Walmart Chief Financial Officer John David Rainey told CNBC that the company’s outlook is strong given everything that’s going on in the economy, but he said consumers may feel more depressed as the effect of the tax refund ends in the second quarter.

“I think the tax increase alleviates some of the pressure associated with the increase in fuel prices,” said Rainey. “Since we’re in a period where those tax refunds aren’t coming in, I think consumers are going to feel a lot of that pressure from higher gas prices.”

The TJX Companies it also had a strong quarter — posting its biggest profit per beat since August 2021 as same-store sales jumped 6%, about 2 percentage points above Wall Street expectations. However, its guidance for the second quarter of earnings per share and same-store sales came up short of estimates.

Currently, Elf and Beauty it delivered big beats on the top and bottom lines but still delivered a weaker impression than expected. CEO Tarang Amin told CNBC that “the consumer is suffering” and said the company plans to roll back the price hikes that were prompted as a result.

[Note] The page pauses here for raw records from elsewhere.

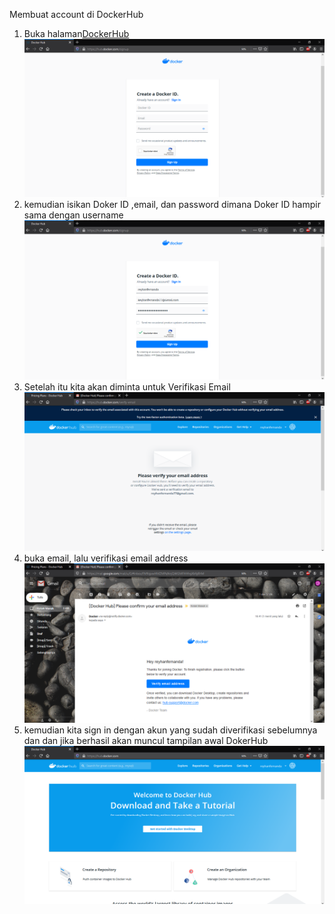 Membuat account di DockerHub

1. Buka halaman[DockerHub](https://hub.docker.com/signup)
![image](https://github.com/reyhanfernanda/UTS-tcc-175610078/blob/master/gambar-02.png)
2. kemudian isikan Doker ID ,email, dan password dimana Doker ID hampir sama dengan username
![image](https://github.com/reyhanfernanda/UTS-tcc-175610078/blob/master/gambar-03.png)
3. Setelah itu kita akan diminta untuk Verifikasi Email
![image](https://github.com/reyhanfernanda/UTS-tcc-175610078/blob/master/gambar-04.png)
4. buka email, lalu verifikasi email address
![image](https://github.com/reyhanfernanda/UTS-tcc-175610078/blob/master/gambar-05.png)
5. kemudian kita sign in dengan akun yang sudah diverifikasi sebelumnya dan dan jika berhasil akan muncul tampilan awal DokerHub
![image](https://github.com/reyhanfernanda/UTS-tcc-175610078/blob/master/gambar-06.png)
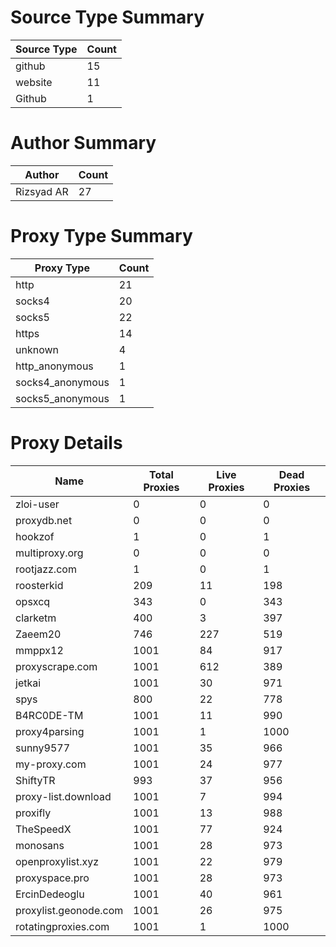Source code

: # Source Type Summary

| Source Type | Count |
|-------------|-------|
| github | 15 |
| website | 11 |
| Github | 1 |


# Author Summary

| Author | Count |
|--------|-------|
| Rizsyad AR | 27 |


# Proxy Type Summary

| Proxy Type | Count |
|------------|-------|
| http | 21 |
| socks4 | 20 |
| socks5 | 22 |
| https | 14 |
| unknown | 4 |
| http_anonymous | 1 |
| socks4_anonymous | 1 |
| socks5_anonymous | 1 |


# Proxy Details

| Name | Total Proxies | Live Proxies | Dead Proxies |
|------|---------------|--------------|---------------|
| zloi-user | 0 | 0 | 0 |
| proxydb.net | 0 | 0 | 0 |
| hookzof | 1 | 0 | 1 |
| multiproxy.org | 0 | 0 | 0 |
| rootjazz.com | 1 | 0 | 1 |
| roosterkid | 209 | 11 | 198 |
| opsxcq | 343 | 0 | 343 |
| clarketm | 400 | 3 | 397 |
| Zaeem20 | 746 | 227 | 519 |
| mmppx12 | 1001 | 84 | 917 |
| proxyscrape.com | 1001 | 612 | 389 |
| jetkai | 1001 | 30 | 971 |
| spys | 800 | 22 | 778 |
| B4RC0DE-TM | 1001 | 11 | 990 |
| proxy4parsing | 1001 | 1 | 1000 |
| sunny9577 | 1001 | 35 | 966 |
| my-proxy.com | 1001 | 24 | 977 |
| ShiftyTR | 993 | 37 | 956 |
| proxy-list.download | 1001 | 7 | 994 |
| proxifly | 1001 | 13 | 988 |
| TheSpeedX | 1001 | 77 | 924 |
| monosans | 1001 | 28 | 973 |
| openproxylist.xyz | 1001 | 22 | 979 |
| proxyspace.pro | 1001 | 28 | 973 |
| ErcinDedeoglu | 1001 | 40 | 961 |
| proxylist.geonode.com | 1001 | 26 | 975 |
| rotatingproxies.com | 1001 | 1 | 1000 |

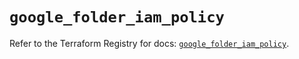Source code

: # `google_folder_iam_policy`

Refer to the Terraform Registry for docs: [`google_folder_iam_policy`](https://registry.terraform.io/providers/hashicorp/google-beta/5.22.0/docs/resources/google_folder_iam_policy).
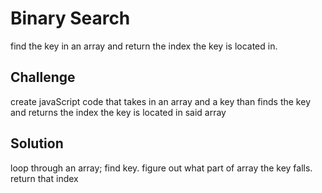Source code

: # Binary Search
find the key in an array and return the index the key is located in.   

## Challenge
create javaScript code that takes in an array and a key than finds the key and returns the index the key is located in said array

## Solution
loop through an array;  find key.  figure out what part of array the key falls.  return that index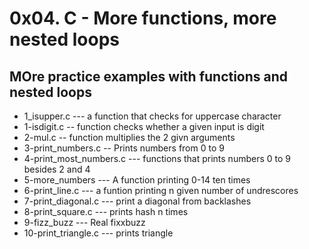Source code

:  # 0x04. C - More functions, more nested loops
 ## MOre practice examples with functions and nested loops
* 1_isupper.c --- a function that checks for uppercase character
* 1-isdigit.c -- function checks whether a given input is digit
* 2-mul.c -- function multiplies the 2 givn arguments
* 3-print_numbers.c -- Prints numbers from 0 to 9
* 4-print_most_numbers.c --- functions that prints numbers 0 to 9 besides 2 and 4
* 5-more_numbers --- A function printing 0-14 ten times
* 6-print_line.c --- a funtion printing n given number of undrescores
* 7-print_diagonal.c --- print a diagonal from backlashes
* 8-print_square.c --- prints hash n times
* 9-fizz_buzz --- Real fixxbuzz
* 10-print_triangle.c --- prints triangle

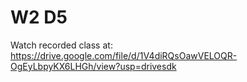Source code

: # W2 D5

Watch recorded class at:
https://drive.google.com/file/d/1V4diRQsOawVELOQR-OgEyLbpyKX6LHGh/view?usp=drivesdk
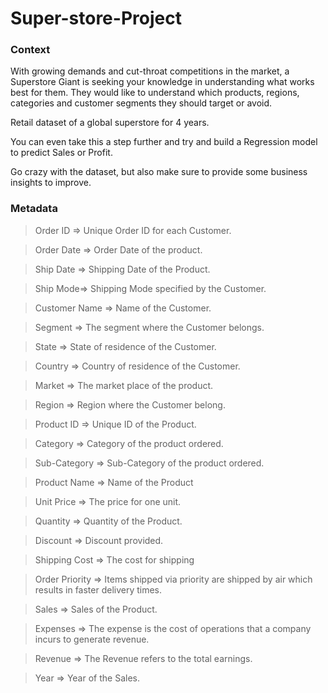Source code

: 
# Super-store-Project
### Context
With growing demands and cut-throat competitions in the market, a Superstore Giant is seeking your knowledge in understanding what works best for them. They would like to understand which products, regions, categories and customer segments they should target or avoid.

Retail dataset of a global superstore for 4 years.

You can even take this a step further and try and build a Regression model to predict Sales or Profit.

Go crazy with the dataset, but also make sure to provide some business insights to improve.

### Metadata
> Order ID => Unique Order ID for each Customer.

> Order Date => Order Date of the product.

> Ship Date => Shipping Date of the Product.

> Ship Mode=> Shipping Mode specified by the Customer.

> Customer Name => Name of the Customer.

> Segment => The segment where the Customer belongs.

> State => State of residence of the Customer.

> Country => Country of residence of the Customer.

> Market => The market place of the product.

> Region => Region where the Customer belong.

> Product ID => Unique ID of the Product.

> Category => Category of the product ordered.

> Sub-Category => Sub-Category of the product ordered.

> Product Name => Name of the Product

> Unit Price => The price for one unit.

> Quantity => Quantity of the Product.

> Discount => Discount provided.

> Shipping Cost => The cost for shipping

> Order Priority => Items shipped via priority are shipped by air which results in faster delivery times.

> Sales => Sales of the Product.

> Expenses => The expense is the cost of operations that a company incurs to generate revenue.

> Revenue => The Revenue refers to the total earnings.

> Year => Year of the Sales.
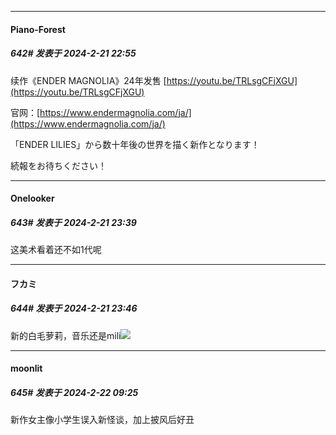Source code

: ﻿
*****

####  Piano-Forest  
##### 642#       发表于 2024-2-21 22:55

续作《ENDER MAGNOLIA》24年发售
[https://youtu.be/TRLsgCFjXGU](https://youtu.be/TRLsgCFjXGU)

官网：[https://www.endermagnolia.com/ja/](https://www.endermagnolia.com/ja/)

「ENDER LILIES」から数十年後の世界を描く新作となります！

続報をお待ちください！


*****

####  Onelooker  
##### 643#       发表于 2024-2-21 23:39

这美术看着还不如1代呢


*****

####  フカミ  
##### 644#       发表于 2024-2-21 23:46

新的白毛萝莉，音乐还是mili<img src="https://static.saraba1st.com/image/smiley/face2017/266.gif" referrerpolicy="no-referrer">


*****

####  moonlit  
##### 645#       发表于 2024-2-22 09:25

新作女主像小学生误入新怪谈，加上披风后好丑

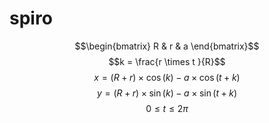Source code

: # spiro

$$\begin{bmatrix} R & r & a \end{bmatrix}$$
$$k = \frac{r \times t }{R}$$
$$x = (R+r)\times\cos(k) - a\times\cos(t+k)$$
$$y = (R+r)\times\sin(k) - a\times\sin(t+k)$$
$$0 \le t \le 2\pi$$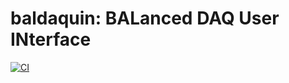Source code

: # baldaquin: BALanced DAQ User INterface #

[![CI](https://github.com/lucabaldini/baldaquin/actions/workflows/python-package.yml/badge.svg)](https://github.com/lucabaldini/baldaquin/actions/workflows/python-package.yml)
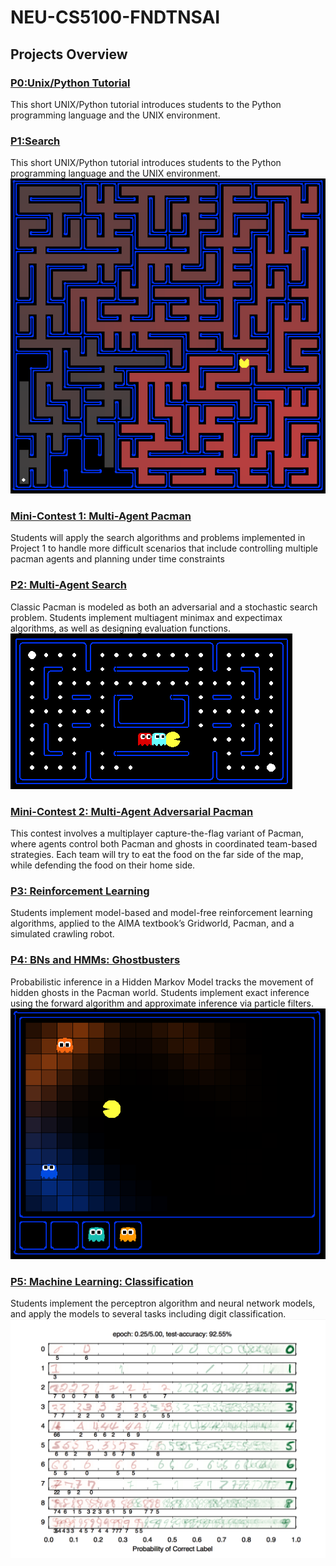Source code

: # NEU-CS5100-FNDTNSAI

## Projects Overview
### [P0:Unix/Python Tutorial](https://inst.eecs.berkeley.edu/~cs188/fa19/project0/)
This short UNIX/Python tutorial introduces students to the Python programming language and the UNIX environment.
### [P1:Search](https://inst.eecs.berkeley.edu/~cs188/fa19/project1/)
This short UNIX/Python tutorial introduces students to the Python programming language and the UNIX environment.
![UI V2](https://github.com/puppy-milo/NEU-CS5100-FNDTNSAI/blob/main/Photos/Project1/maze.png)
### [Mini-Contest 1: Multi-Agent Pacman](https://inst.eecs.berkeley.edu/~cs188/fa19/minicontest1/)
Students will apply the search algorithms and problems implemented in Project 1 to handle more difficult scenarios that include controlling multiple pacman agents and planning under time constraints
### [P2: Multi-Agent Search](https://inst.eecs.berkeley.edu/~cs188/fa19/project2/)
Classic Pacman is modeled as both an adversarial and a stochastic search problem. Students implement multiagent minimax and expectimax algorithms, as well as designing evaluation functions.
![UI V2](https://github.com/puppy-milo/NEU-CS5100-FNDTNSAI/blob/main/Photos/Project2/pacman_multi_agent.png)
### [Mini-Contest 2: Multi-Agent Adversarial Pacman](https://inst.eecs.berkeley.edu/~cs188/fa19/minicontest2/)
This contest involves a multiplayer capture-the-flag variant of Pacman, where agents control both Pacman and ghosts in coordinated team-based strategies. Each team will try to eat the food on the far side of the map, while defending the food on their home side.
### [P3: Reinforcement Learning](https://inst.eecs.berkeley.edu/~cs188/fa19/project3/)
Students implement model-based and model-free reinforcement learning algorithms, applied to the AIMA textbook’s Gridworld, Pacman, and a simulated crawling robot.
### [P4: BNs and HMMs: Ghostbusters](https://inst.eecs.berkeley.edu/~cs188/fa19/project4/)
Probabilistic inference in a Hidden Markov Model tracks the movement of hidden ghosts in the Pacman world. Students implement exact inference using the forward algorithm and approximate inference via particle filters.
![UI V2](https://github.com/puppy-milo/NEU-CS5100-FNDTNSAI/blob/main/Photos/Project4/busters.png)
### [P5: Machine Learning: Classification](https://inst.eecs.berkeley.edu/~cs188/fa19/project5/)
Students implement the perceptron algorithm and neural network models, and apply the models to several tasks including digit classification.
![UI V2](https://github.com/puppy-milo/NEU-CS5100-FNDTNSAI/blob/main/Photos/Project5/ml_project_teaser.png)
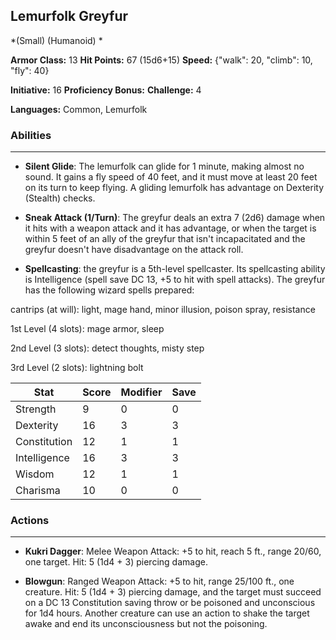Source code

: ## Lemurfolk Greyfur
*(Small) (Humanoid) *

**Armor Class:** 13
**Hit Points:** 67 (15d6+15)
**Speed:** {"walk": 20, "climb": 10, "fly": 40}

**Initiative:** 16
**Proficiency Bonus:**
**Challenge:** 4

**Languages:** Common, Lemurfolk

### Abilities
 --- 
- **Silent Glide**: The lemurfolk can glide for 1 minute, making almost no sound. It gains a fly speed of 40 feet, and it must move at least 20 feet on its turn to keep flying. A gliding lemurfolk has advantage on Dexterity (Stealth) checks.

- **Sneak Attack (1/Turn)**: The greyfur deals an extra 7 (2d6) damage when it hits with a weapon attack and it has advantage, or when the target is within 5 feet of an ally of the greyfur that isn't incapacitated and the greyfur doesn't have disadvantage on the attack roll.

- **Spellcasting**: the greyfur is a 5th-level spellcaster. Its spellcasting ability is Intelligence (spell save DC 13, +5 to hit with spell attacks). The greyfur has the following wizard spells prepared:

cantrips (at will): light, mage hand, minor illusion, poison spray, resistance

1st Level (4 slots): mage armor, sleep

2nd Level (3 slots): detect thoughts, misty step

3rd Level (2 slots): lightning bolt



| Stat | Score | Modifier | Save |
| ---- | ---- | ---- | ---- |
| Strength | 9 | 0 | 0 |
| Dexterity | 16 | 3 | 3 |
| Constitution | 12 | 1 | 1 |
| Intelligence | 16 | 3 | 3 |
| Wisdom | 12 | 1 | 1 |
| Charisma | 10 | 0 | 0 |

### Actions
 --- 
- **Kukri Dagger**: Melee Weapon Attack: +5 to hit, reach 5 ft., range 20/60, one target. Hit: 5 (1d4 + 3) piercing damage.

- **Blowgun**: Ranged Weapon Attack: +5 to hit, range 25/100 ft., one creature. Hit: 5 (1d4 + 3) piercing damage, and the target must succeed on a DC 13 Constitution saving throw or be poisoned and unconscious for 1d4 hours. Another creature can use an action to shake the target awake and end its unconsciousness but not the poisoning.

While retailers may sometimes be “more cautious in their guidance than might be suggested,” executives and analysts generally agree that they can see a more problematic buyer for the current quarter and for the rest of the year, Saunders said.

“[That] it tells you that traders are seeing signs that some of this car around the growth rate is not going to continue for the rest of this year,” Saunders said. “Not that it’s going to be too bad, but just the heat is going to come out of some of that momentum, and I think that has to do with the waning effect of the tax. [refunds] and the inflation picture is likely to increase this year.”